Based on the bar chart below, we can see that office supplies and technology show a higher average profit.
ggplot(df_store, aes(x = category, y = profit)) +
geom_col() +
labs(title = "Average Profit by Category", x = "Category", y = "Average Profit")
This faceted bar chart compares the profit for each category in each region
ggplot(df_store, aes(x = category, y = profit)) +
geom_col() +
facet_wrap(~ region) +
labs(title = "Average Profit by Category and Region", x = "Category", y = "Average Profit")
Question 1:
Are sales in certain regions higher compared to others?
Question 2:
Is there a significant difference in profit between different categories?
We can conclude that certain regions have higher sales compared to others. We reject the null hypothesis. We also have evidence that office supplies and technology have higher profits compared to furniture. Therefore, we can also reject the second questions’ null hypothesis.
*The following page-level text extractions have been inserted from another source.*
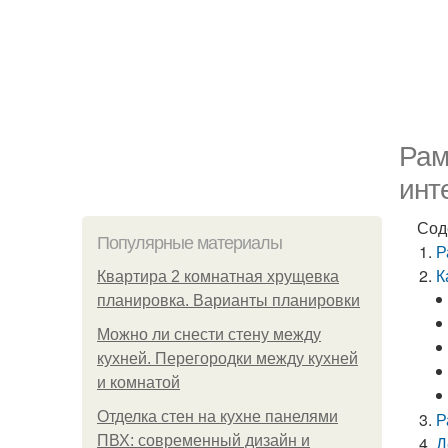
Рам
инт
Сод
Популярные материалы
Р
К
Квартира 2 комнатная хрущевка
планировка. Варианты планировки
Можно ли снести стену между
кухней. Перегородки между кухней
и комнатой
Отделка стен на кухне панелями
Р
ПВХ: современный дизайн и
Д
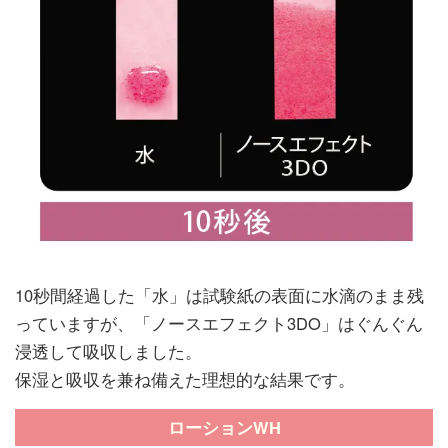
10秒間経過した「水」は試験紙の表面に水滴のまま残
っていますが、「ノースエフェクト3DO」はぐんぐん
浸透して吸収しました。
保湿と吸収を兼ね備えた理想的な結果です。
ローションWH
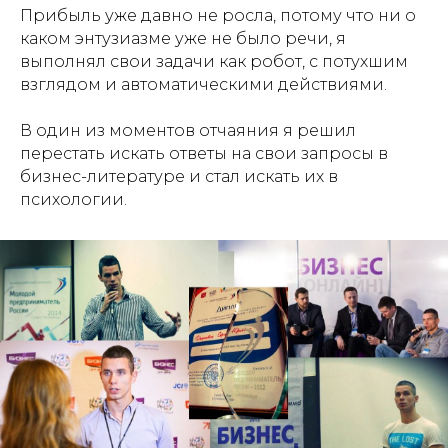
Прибыль уже давно не росла, потому что ни о
каком энтузиазме уже не было речи, я
выполнял свои задачи как робот, с потухшим
взглядом и автоматическими действиями.
В один из моментов отчаяния я решил
перестать искать ответы на свои запросы в
бизнес-литературе и стал искать их в
психологии.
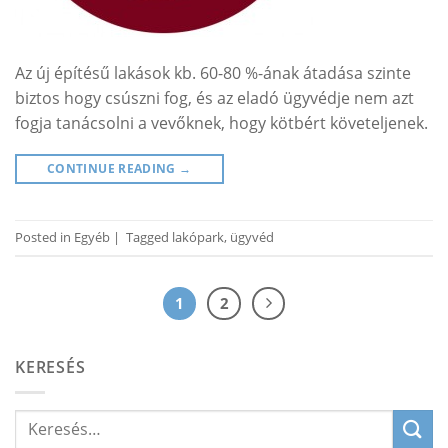
Az új építésű lakások kb. 60-80 %-ának átadása szinte
biztos hogy csúszni fog, és az eladó ügyvédje nem azt
fogja tanácsolni a vevőknek, hogy kötbért követeljenek.
CONTINUE READING
→
Posted in
Egyéb
|
Tagged
lakópark
,
ügyvéd
1
2
KERESÉS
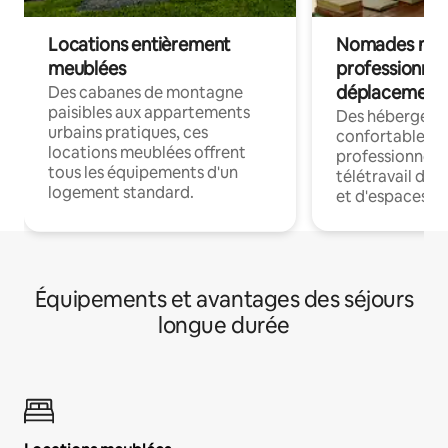
Locations entièrement
Nomades num
meublées
professionnel
déplacement
Des cabanes de montagne
paisibles aux appartements
Des hébergem
urbains pratiques, ces
confortables p
locations meublées offrent
professionnels
tous les équipements d'un
télétravail dis
logement standard.
et d'espaces de
Équipements et avantages des séjours
longue durée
I used t tests and ANOVA to test the means of each in my analysis. The results showed that there is a significant difference in profit between different categories, with office supplies having a lower mean profit than the other categories. I provided visualizations to better understand what the tests where showing. Overall, the analysis suggest that we may benefit from focusing our time and business decisions on higher profit categories and regions such as office supplies and technology in our east and west regions.
Further analysis on this data may be warranted to determine why and how these factors are contributing to these differences.